Le 13 mai, quelque part en Europe, un
homme est assassiné par la police dans un quartier pauvre. Ce n’est
pas un jeune, et cela ne se passe pas dans une zone connue pour sa
conflictualité. Un homme de plus est tombé sous les balles de
l’Etat. Cette fois cela se passe à Husby, dans la banlieue nord de
Stockholm, ce paradis de la gestion social-démocrate de la
domination. On n’est ni à Paris ni à Londres, pas à Bruxelles ni
à Berlin. Mais qu’est-ce que cela change ? Les riches et
leurs chiens de garde sont partout, et partout aussi existent des
individus prêts à s’armer de courage pour exprimer leur révolte
avec détermination. Même en Suède.
Moins d’une semaine plus tard, la
nuit du 19 mai, des voitures commencent à brûler dans ce même
quartier de Stockholm. La police et les pompiers sont accueillis avec
des pierres. Le lendemain, la rage se transforme en émeute, les
vitres de boutiques, d’équipements publics et d’écoles
commencent à se fendre sous le coup de projectiles. Malgré les
appels au calme et « à la responsabilité citoyenne »,
malgré les promesses des politiciens, les années d’humiliation et
le sang du vieil homme abattu par la police ne s’achètent pas si
facilement. Pour la troisième nuit de suite, ce sont encore près de
30 véhicules qui partent en fumée, mais pas seulement. Deux écoles
et un centre culturel les rejoignent dans un incendie qui devient
contagieux. A Jakobsberg, une autre banlieue située au nord-ouest de
Stockholm, les actes commencent à dialoguer directement entre eux :
un commissariat est attaqué. Les mots ne sont pas nécessaires, et
les destructions ciblées parlent d’elles-mêmes.

LES DONNÉES:
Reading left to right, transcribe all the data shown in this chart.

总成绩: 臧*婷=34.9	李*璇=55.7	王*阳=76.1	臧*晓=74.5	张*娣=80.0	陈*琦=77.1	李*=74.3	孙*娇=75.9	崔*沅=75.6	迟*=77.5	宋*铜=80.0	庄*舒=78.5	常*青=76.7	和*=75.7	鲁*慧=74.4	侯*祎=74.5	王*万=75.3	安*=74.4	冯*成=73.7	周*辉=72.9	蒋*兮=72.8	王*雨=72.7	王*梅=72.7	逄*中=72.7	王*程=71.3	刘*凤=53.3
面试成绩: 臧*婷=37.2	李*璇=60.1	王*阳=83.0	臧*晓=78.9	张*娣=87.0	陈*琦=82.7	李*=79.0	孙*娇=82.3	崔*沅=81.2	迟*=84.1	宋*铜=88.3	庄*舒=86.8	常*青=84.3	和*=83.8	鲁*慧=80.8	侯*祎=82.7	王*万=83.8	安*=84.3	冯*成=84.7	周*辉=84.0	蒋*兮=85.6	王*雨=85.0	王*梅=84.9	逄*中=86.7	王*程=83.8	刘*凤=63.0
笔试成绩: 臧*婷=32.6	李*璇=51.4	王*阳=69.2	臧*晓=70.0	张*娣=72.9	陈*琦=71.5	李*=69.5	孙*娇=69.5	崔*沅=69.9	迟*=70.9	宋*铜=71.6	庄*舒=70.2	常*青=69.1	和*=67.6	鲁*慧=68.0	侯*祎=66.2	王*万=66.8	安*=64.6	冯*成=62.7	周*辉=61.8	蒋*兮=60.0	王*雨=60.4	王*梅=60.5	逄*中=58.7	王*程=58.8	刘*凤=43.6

SÉRIE DE TÂCHES:
[a] Indiquez si chacune des affirmations suivantes concorde avec l'extrait sur les émeutes de Husby, en répondant par oui ou non et en citant les mots décisifs du texte : (i) l'homme tué le 13 mai était un jeune ; (ii) les voitures commencent à brûler la nuit du 19 mai ; (iii) à Jakobsberg, un commissariat est attaqué.
[b] D'après l'extrait sur les émeutes de Husby, combien de véhicules partent en fumée lors de la troisième nuit ?
[c] Rédigez la suite de l'extrait sur les émeutes de Husby à partir de sa dernière phrase.

CORRIGÉ DES EXERCICES:
[a]
(i) Non : « Ce n’est pas un jeune ».
(ii) Oui : « la nuit du 19 mai, des voitures commencent à brûler dans ce même quartier de Stockholm ».
(iii) Oui : « un commissariat est attaqué ».

[b] Près de 30 véhicules.

[c]
La quatrième nuit, près de 90 feux
sont allumés à différents endroits de la ville. Les pompiers
courent partout, protégés par la police, et harcelés par de petits
groupes. A Husby, 300 collabos effectuent des rondes pour contenir
les affrontements. Mais c’est quoi, quelques milliers de flics et
de citoyens qui essayent d’étouffer une émeute, face à la
détermination de dizaines d’émeutiers ? Faute d’oxygène dans
le quartier où tout a commencé, la joie se diffuse un peu plus
loin : trois commissariats de plus sont attaqués, un à Kista
au nord de Stockholm, deux autres au sud de la ville. La police perd
son premier véhicule de patrouille, cramé, et rencontre des lasers
aveuglants en plus des pierres et des molotovs. A 700 kilomètres de
là, dans la troisième plus grande ville de Suède (Malmö),
d’autres incendiaires rejoignent à leur tour le grand bal de la
révolte.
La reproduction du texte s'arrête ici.